**Aim of the task**
The data below is to be set down exactly.
(Data for this task begins)
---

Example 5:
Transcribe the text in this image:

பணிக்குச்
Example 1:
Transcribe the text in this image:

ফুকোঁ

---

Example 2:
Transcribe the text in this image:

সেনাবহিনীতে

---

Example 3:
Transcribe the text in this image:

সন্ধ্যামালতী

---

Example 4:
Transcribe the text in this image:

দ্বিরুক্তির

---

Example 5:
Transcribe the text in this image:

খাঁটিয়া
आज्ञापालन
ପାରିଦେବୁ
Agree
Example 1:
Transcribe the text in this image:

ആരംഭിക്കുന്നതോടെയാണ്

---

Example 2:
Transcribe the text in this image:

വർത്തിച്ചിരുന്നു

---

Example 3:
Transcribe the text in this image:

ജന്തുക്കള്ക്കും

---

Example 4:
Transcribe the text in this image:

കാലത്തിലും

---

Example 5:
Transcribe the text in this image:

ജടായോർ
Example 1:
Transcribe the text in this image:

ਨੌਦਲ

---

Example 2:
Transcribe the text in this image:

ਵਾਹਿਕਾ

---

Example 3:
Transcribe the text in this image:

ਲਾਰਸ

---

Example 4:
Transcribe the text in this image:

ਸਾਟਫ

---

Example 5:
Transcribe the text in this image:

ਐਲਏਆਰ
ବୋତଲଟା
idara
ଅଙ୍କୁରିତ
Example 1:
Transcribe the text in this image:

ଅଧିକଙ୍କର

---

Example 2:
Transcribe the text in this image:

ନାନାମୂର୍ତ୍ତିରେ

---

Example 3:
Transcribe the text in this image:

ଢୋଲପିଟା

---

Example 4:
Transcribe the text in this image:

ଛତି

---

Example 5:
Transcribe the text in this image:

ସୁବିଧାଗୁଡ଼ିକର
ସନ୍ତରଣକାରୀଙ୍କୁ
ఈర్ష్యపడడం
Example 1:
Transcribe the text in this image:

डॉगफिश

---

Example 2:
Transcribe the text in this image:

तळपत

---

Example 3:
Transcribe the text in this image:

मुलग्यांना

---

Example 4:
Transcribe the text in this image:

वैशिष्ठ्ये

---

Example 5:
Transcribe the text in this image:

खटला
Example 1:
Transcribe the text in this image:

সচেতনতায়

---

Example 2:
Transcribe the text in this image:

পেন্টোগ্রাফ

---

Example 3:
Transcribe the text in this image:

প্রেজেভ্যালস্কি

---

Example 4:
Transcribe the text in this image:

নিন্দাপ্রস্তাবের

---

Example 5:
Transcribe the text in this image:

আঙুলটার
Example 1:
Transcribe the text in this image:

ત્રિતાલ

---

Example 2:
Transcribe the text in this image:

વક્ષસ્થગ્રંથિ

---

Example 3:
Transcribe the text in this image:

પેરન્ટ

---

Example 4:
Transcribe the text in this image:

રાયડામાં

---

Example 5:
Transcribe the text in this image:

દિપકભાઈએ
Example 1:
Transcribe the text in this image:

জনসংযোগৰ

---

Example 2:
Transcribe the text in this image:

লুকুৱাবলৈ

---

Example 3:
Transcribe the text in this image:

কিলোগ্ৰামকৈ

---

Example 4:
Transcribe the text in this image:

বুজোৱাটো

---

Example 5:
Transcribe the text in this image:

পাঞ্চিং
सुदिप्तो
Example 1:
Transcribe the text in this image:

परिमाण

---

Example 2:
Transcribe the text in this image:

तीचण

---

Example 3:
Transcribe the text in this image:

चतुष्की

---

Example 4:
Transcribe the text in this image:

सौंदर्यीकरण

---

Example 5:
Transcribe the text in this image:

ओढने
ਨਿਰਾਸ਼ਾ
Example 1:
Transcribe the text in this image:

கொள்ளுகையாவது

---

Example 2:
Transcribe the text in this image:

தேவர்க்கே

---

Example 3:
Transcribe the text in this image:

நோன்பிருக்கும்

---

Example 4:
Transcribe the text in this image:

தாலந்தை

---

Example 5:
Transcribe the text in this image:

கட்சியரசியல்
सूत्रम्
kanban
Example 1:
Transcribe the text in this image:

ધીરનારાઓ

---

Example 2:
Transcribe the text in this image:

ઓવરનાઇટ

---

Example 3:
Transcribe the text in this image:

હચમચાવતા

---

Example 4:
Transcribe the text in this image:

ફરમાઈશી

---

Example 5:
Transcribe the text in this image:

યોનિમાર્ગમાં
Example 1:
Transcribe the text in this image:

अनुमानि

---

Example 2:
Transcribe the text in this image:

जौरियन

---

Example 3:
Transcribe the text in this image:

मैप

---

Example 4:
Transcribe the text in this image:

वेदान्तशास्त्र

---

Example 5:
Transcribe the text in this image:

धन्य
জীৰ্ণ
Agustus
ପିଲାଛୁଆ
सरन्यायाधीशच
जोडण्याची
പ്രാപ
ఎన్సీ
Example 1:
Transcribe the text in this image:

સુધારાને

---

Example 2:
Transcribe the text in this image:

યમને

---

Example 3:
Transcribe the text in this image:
(Data for this task ends)
**Exercise answer**
---

Example 5:
Transcribe the text in this image:

பணிக்குச்
Example 1:
Transcribe the text in this image:

ফুকোঁ

---

Example 2:
Transcribe the text in this image:

সেনাবহিনীতে

---

Example 3:
Transcribe the text in this image:

সন্ধ্যামালতী

---

Example 4:
Transcribe the text in this image:

দ্বিরুক্তির

---

Example 5:
Transcribe the text in this image:

খাঁটিয়া
आज्ञापालन
ପାରିଦେବୁ
Agree
Example 1:
Transcribe the text in this image:

ആരംഭിക്കുന്നതോടെയാണ്

---

Example 2:
Transcribe the text in this image:

വർത്തിച്ചിരുന്നു

---

Example 3:
Transcribe the text in this image:

ജന്തുക്കള്ക്കും

---

Example 4:
Transcribe the text in this image:

കാലത്തിലും

---

Example 5:
Transcribe the text in this image:

ജടായോർ
Example 1:
Transcribe the text in this image:

ਨੌਦਲ

---

Example 2:
Transcribe the text in this image:

ਵਾਹਿਕਾ

---

Example 3:
Transcribe the text in this image:

ਲਾਰਸ

---

Example 4:
Transcribe the text in this image:

ਸਾਟਫ

---

Example 5:
Transcribe the text in this image:

ਐਲਏਆਰ
ବୋତଲଟା
idara
ଅଙ୍କୁରିତ
Example 1:
Transcribe the text in this image:

ଅଧିକଙ୍କର

---

Example 2:
Transcribe the text in this image:

ନାନାମୂର୍ତ୍ତିରେ

---

Example 3:
Transcribe the text in this image:

ଢୋଲପିଟା

---

Example 4:
Transcribe the text in this image:

ଛତି

---

Example 5:
Transcribe the text in this image:

ସୁବିଧାଗୁଡ଼ିକର
ସନ୍ତରଣକାରୀଙ୍କୁ
ఈర్ష్యపడడం
Example 1:
Transcribe the text in this image:

डॉगफिश

---

Example 2:
Transcribe the text in this image:

तळपत

---

Example 3:
Transcribe the text in this image:

मुलग्यांना

---

Example 4:
Transcribe the text in this image:

वैशिष्ठ्ये

---

Example 5:
Transcribe the text in this image:

खटला
Example 1:
Transcribe the text in this image:

সচেতনতায়

---

Example 2:
Transcribe the text in this image:

পেন্টোগ্রাফ

---

Example 3:
Transcribe the text in this image:

প্রেজেভ্যালস্কি

---

Example 4:
Transcribe the text in this image:

নিন্দাপ্রস্তাবের

---

Example 5:
Transcribe the text in this image:

আঙুলটার
Example 1:
Transcribe the text in this image:

ત્રિતાલ

---

Example 2:
Transcribe the text in this image:

વક્ષસ્થગ્રંથિ

---

Example 3:
Transcribe the text in this image:

પેરન્ટ

---

Example 4:
Transcribe the text in this image:

રાયડામાં

---

Example 5:
Transcribe the text in this image:

દિપકભાઈએ
Example 1:
Transcribe the text in this image:

জনসংযোগৰ

---

Example 2:
Transcribe the text in this image:

লুকুৱাবলৈ

---

Example 3:
Transcribe the text in this image:

কিলোগ্ৰামকৈ

---

Example 4:
Transcribe the text in this image:

বুজোৱাটো

---

Example 5:
Transcribe the text in this image:

পাঞ্চিং
सुदिप्तो
Example 1:
Transcribe the text in this image:

परिमाण

---

Example 2:
Transcribe the text in this image:

तीचण

---

Example 3:
Transcribe the text in this image:

चतुष्की

---

Example 4:
Transcribe the text in this image:

सौंदर्यीकरण

---

Example 5:
Transcribe the text in this image:

ओढने
ਨਿਰਾਸ਼ਾ
Example 1:
Transcribe the text in this image:

கொள்ளுகையாவது

---

Example 2:
Transcribe the text in this image:

தேவர்க்கே

---

Example 3:
Transcribe the text in this image:

நோன்பிருக்கும்

---

Example 4:
Transcribe the text in this image:

தாலந்தை

---

Example 5:
Transcribe the text in this image:

கட்சியரசியல்
सूत्रम्
kanban
Example 1:
Transcribe the text in this image:

ધીરનારાઓ

---

Example 2:
Transcribe the text in this image:

ઓવરનાઇટ

---

Example 3:
Transcribe the text in this image:

હચમચાવતા

---

Example 4:
Transcribe the text in this image:

ફરમાઈશી

---

Example 5:
Transcribe the text in this image:

યોનિમાર્ગમાં
Example 1:
Transcribe the text in this image:

अनुमानि

---

Example 2:
Transcribe the text in this image:

जौरियन

---

Example 3:
Transcribe the text in this image:

मैप

---

Example 4:
Transcribe the text in this image:

वेदान्तशास्त्र

---

Example 5:
Transcribe the text in this image:

धन्य
জীৰ্ণ
Agustus
ପିଲାଛୁଆ
सरन्यायाधीशच
जोडण्याची
പ്രാപ
ఎన్సీ
Example 1:
Transcribe the text in this image:

સુધારાને

---

Example 2:
Transcribe the text in this image:

યમને

---

Example 3:
Transcribe the text in this image:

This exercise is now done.